## Excerpted text
....

The company is sent on patrol up a river under the command of Lieutenant Band. Witt, along with Cpl. Fife, and Pvt. Coombs, scout upriver and encounter an advancing Japanese column. As they attempt to retreat, Coombs is wounded and ultimately drowns attempting to cross the riverbank. Witt draws away the Japanese to buy time for Fife, but he is encircled by one of their squads. The Japanese demand Witt surrender, but he raises his rifle and is killed. His body is buried by his squadmates, including a visibly grieving Sgt. Welsh. The company soon receives a new commander, Captain Bosche. They are relieved of duty and evacuated from Guadalcanal by a waiting LCT.

==Cast==

Beyond these numerous top-billed cast members, the ensemble included appearances in smaller roles by many other well-known actors, including Kirk Acevedo as Pvt. Alfredo Tella, Penny Allen as Witt's Mother, Mark Boone Junior as Pvt Peale, Matt Doran as Pvt Coombs, Don Harvey as Sgt. Becker, Danny Hoch as Pvt. Carni, Thomas Jane as Pvt. Ash, Miranda Otto as Marty Bell, and Nick Stahl as Pvt. Beade.

Lukas Haas, Bill Pullman, Donal Logue and Mickey Rourke were also part of the film, but their scenes were ultimately cut. Billy Bob Thornton recorded hours of narration audio that was not used.

John Cusack's character, Captain Gaff, was based on the real figure of Charles W. Davis, who was awarded the Medal of Honor on Guadalcanal. The scene in which Gaff leads an attack on a Japanese bunker was inspired by the action for which Davis earned his Medal of Honor.

....

## Work task
Please print the passage of the film excerpt that begins at the words "Beyond these numerous" and stops after the words "Medal of Honor.", copied without any change.

....

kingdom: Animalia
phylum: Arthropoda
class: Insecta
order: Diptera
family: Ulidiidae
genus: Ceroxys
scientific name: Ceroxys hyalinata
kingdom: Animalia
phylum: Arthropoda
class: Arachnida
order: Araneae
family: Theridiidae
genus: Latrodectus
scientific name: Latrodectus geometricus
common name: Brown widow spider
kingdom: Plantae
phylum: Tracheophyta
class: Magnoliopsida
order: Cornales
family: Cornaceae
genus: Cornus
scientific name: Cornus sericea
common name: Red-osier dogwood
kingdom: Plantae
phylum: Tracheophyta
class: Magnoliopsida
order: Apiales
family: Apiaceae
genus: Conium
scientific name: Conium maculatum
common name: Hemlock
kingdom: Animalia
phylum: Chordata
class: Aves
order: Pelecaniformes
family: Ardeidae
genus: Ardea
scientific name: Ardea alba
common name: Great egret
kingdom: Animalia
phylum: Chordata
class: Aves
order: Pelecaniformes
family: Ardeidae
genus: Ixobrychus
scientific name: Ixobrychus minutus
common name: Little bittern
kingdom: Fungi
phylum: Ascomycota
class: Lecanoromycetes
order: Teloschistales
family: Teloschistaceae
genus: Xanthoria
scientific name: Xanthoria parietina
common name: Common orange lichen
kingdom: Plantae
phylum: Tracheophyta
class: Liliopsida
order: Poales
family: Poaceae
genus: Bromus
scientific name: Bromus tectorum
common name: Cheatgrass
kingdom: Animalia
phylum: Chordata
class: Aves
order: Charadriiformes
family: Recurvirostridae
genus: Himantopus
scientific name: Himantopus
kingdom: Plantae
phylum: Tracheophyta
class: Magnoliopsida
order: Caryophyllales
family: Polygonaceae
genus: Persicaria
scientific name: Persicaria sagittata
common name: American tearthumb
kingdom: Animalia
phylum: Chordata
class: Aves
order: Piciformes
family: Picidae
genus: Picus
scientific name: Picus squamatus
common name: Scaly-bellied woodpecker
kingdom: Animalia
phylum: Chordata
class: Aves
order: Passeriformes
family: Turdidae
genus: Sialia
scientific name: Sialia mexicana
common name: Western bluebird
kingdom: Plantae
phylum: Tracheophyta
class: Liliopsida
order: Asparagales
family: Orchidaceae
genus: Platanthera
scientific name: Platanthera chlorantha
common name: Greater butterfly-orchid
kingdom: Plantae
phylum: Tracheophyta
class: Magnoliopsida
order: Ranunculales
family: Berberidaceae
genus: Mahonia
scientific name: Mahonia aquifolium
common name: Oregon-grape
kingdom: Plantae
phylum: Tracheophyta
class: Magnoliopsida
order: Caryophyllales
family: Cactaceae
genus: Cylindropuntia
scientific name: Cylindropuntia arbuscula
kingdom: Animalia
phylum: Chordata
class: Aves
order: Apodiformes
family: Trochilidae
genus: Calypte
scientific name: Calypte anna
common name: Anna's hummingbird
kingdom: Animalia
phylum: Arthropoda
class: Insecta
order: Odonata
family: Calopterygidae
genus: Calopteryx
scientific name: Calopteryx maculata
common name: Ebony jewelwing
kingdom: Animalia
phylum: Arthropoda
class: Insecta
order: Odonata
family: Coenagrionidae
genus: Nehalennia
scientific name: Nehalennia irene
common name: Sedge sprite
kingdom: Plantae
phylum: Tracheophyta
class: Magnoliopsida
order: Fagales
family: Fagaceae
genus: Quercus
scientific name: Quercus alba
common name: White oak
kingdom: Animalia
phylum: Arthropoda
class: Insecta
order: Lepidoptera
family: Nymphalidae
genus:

....

## Answer space
Beyond these numerous top-billed cast members, the ensemble included appearances in smaller roles by many other well-known actors, including Kirk Acevedo as Pvt. Alfredo Tella, Penny Allen as Witt's Mother, Mark Boone Junior as Pvt Peale, Matt Doran as Pvt Coombs, Don Harvey as Sgt. Becker, Danny Hoch as Pvt. Carni, Thomas Jane as Pvt. Ash, Miranda Otto as Marty Bell, and Nick Stahl as Pvt. Beade.

Lukas Haas, Bill Pullman, Donal Logue and Mickey Rourke were also part of the film, but their scenes were ultimately cut. Billy Bob Thornton recorded hours of narration audio that was not used.

John Cusack's character, Captain Gaff, was based on the real figure of Charles W. Davis, who was awarded the Medal of Honor on Guadalcanal. The scene in which Gaff leads an attack on a Japanese bunker was inspired by the action for which Davis earned his Medal of Honor.